* TASK ITEM A:
Answer each question below from the investment dispute text, one answer per line, marked (i), (ii) and (iii) to match.
(i) Within how many days must the other Party give written consent to the submission of the dispute to the Centre?
(ii) Who has the right to choose if the parties to the dispute cannot agree between conciliation and arbitration?
(iii) Planet qualifies as an investor of which country?
* TASK ITEM B: Reproduce the part of the investment dispute text that starts at "Amazing summary really, but" and ends at "facts / documentation.".

* EXERCISE TEXT:

----------------

1. In the event of a dispute between a Party and an investor of the other party relating to an investment, the parties to the dispute shall initially seek to resolve the dispute by consultations and negotiations.
2. In the event that such a dispute cannot be settled through consultations and negotiations, the investor in question may submit the dispute, for settlement:
a. in accordance with the laws and regulations of the Party which has admitted the investment to the competent judicial or administrative bodies of that Party; or
b. to the International Centre for the Settlement of Investment Disputes (“the Centre”) for the application of the conciliation or arbitration procedures provided by the 1965 Convention on the Settlement of Investment Disputes between States and Nationals of Other States (“the Convention”).
[…]
4. Where a dispute is referred to the Centre pursuant to sub-paragraph 2(b):
a. where that action is taken by an investor of one Party, the other Party shall consent in writing to the submission of the dispute to the Centre within forty-five days of receiving such a request from the investor; or
b. if the parties to the dispute cannot agree whether conciliation or arbitration is the more appropriate procedure, the investor affected shall have the right to choose.
91. It is undisputed that Indonesia is a Contracting Party of the BIT, and that Planet qualifies as an “investor of the other party”, i.e. of Australia. It is equally undisputed that the dispute is “relating to an investment”.

Page 29 in its entirety covering consent and the assumption of ‘non-consent’ and has to be established on evidence.

Item 116 about Indonesia’s viewpoint – warped and mislead.

Items 203-208 & continuing to 215 where they focus on the small print and deliberate manipulation of the terms to avoid “giving or expressing” consent from the President in my view.

Amazing summary really, but more importantly outlines the risks associated with ‘approvals’ and also the licenses approved for the conduct of 'which' type of business. Indonesia’s argument about conducting “mining” activities is a mere distraction. The balance is that Churchill and Planet acted properly and were approved to invest in the associated structures that Indonesia now contends as illegal operations and fabrication of facts / documentation.

----------------

* RECORD EXCERPTS:

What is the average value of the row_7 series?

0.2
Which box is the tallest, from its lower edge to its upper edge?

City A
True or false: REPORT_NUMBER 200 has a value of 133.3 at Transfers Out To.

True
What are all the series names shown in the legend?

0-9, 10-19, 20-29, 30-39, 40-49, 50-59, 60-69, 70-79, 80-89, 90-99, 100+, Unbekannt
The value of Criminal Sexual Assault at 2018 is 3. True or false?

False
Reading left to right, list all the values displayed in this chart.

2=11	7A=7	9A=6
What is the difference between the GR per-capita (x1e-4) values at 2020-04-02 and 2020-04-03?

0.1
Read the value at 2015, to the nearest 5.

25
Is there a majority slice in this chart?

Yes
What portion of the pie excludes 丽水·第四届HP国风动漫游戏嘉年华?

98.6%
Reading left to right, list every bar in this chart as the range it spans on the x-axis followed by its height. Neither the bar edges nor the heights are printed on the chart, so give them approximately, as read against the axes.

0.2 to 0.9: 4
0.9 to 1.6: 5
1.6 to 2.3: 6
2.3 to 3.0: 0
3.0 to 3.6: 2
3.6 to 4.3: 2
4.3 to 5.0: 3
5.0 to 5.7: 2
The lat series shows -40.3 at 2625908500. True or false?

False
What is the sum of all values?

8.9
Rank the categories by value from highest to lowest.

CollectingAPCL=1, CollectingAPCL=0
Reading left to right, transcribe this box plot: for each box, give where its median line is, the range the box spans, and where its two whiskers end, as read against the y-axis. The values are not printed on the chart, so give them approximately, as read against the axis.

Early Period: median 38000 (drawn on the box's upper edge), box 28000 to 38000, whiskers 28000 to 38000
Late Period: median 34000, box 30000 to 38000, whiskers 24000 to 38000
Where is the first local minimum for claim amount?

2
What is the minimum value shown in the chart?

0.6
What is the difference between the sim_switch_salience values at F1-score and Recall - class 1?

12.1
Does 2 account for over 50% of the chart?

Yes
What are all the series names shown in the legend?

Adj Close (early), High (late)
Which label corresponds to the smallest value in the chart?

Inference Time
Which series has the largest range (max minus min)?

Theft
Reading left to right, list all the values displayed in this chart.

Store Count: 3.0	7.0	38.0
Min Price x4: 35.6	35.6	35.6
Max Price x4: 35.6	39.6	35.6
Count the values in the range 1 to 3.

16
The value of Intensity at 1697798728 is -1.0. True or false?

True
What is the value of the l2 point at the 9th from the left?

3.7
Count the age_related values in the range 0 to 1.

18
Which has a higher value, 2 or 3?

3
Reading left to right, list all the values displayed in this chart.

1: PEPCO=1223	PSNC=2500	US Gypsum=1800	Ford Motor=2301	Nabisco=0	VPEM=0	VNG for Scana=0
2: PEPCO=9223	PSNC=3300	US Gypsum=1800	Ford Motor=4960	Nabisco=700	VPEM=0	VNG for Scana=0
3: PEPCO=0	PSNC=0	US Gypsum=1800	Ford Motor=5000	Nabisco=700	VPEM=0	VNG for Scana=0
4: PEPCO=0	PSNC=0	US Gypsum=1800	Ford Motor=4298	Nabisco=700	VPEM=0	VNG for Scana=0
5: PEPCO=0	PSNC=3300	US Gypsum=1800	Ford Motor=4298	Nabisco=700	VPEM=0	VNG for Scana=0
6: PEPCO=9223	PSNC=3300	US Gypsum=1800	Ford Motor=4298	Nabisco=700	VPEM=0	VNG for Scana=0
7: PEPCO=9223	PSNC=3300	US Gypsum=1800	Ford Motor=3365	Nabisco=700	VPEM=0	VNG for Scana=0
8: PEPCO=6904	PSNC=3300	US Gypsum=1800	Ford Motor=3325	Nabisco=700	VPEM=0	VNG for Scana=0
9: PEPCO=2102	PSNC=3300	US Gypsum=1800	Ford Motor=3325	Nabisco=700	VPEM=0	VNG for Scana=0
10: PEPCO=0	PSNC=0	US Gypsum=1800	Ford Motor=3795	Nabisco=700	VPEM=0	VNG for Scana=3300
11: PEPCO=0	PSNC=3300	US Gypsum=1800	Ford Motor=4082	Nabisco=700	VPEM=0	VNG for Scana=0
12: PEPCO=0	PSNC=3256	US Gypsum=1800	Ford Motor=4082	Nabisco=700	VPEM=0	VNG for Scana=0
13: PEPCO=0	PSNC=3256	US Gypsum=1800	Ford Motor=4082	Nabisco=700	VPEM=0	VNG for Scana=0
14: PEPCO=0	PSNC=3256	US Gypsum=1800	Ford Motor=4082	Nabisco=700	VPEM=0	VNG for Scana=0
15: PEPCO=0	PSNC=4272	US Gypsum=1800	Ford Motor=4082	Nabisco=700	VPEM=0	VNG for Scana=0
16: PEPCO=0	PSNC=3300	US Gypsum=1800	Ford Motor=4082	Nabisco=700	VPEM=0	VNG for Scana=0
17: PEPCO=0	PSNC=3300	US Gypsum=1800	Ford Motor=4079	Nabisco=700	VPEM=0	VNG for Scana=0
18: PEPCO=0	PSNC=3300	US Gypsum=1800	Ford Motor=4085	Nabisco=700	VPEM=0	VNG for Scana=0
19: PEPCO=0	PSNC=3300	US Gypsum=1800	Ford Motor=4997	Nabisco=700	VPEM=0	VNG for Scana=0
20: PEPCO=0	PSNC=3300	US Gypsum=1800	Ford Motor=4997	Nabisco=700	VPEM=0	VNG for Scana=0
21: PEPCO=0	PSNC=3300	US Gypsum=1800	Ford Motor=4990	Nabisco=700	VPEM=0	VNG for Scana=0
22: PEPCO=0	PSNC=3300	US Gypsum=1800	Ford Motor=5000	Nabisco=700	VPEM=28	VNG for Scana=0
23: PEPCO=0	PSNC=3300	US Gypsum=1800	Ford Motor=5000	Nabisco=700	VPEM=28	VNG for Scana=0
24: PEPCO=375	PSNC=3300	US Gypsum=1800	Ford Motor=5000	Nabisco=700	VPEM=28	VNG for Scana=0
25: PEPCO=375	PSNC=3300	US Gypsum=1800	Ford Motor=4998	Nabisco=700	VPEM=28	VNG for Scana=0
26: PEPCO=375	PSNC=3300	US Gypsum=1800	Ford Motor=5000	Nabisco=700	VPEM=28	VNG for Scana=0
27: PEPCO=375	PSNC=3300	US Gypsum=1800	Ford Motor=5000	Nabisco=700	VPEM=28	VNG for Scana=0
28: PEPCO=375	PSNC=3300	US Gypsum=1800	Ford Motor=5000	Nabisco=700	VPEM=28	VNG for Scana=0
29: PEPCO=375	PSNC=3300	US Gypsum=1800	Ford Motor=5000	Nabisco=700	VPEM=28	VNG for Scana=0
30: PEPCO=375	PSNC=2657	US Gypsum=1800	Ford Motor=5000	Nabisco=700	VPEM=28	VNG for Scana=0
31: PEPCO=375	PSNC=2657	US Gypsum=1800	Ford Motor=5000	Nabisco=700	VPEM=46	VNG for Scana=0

----------------

* WRITTEN ANSWER A:
(i) Forty-five days
(ii) The investor affected
(iii) Australia

* WRITTEN ANSWER B:
Amazing summary really, but more importantly outlines the risks associated with ‘approvals’ and also the licenses approved for the conduct of 'which' type of business. Indonesia’s argument about conducting “mining” activities is a mere distraction. The balance is that Churchill and Planet acted properly and were approved to invest in the associated structures that Indonesia now contends as illegal operations and fabrication of facts / documentation.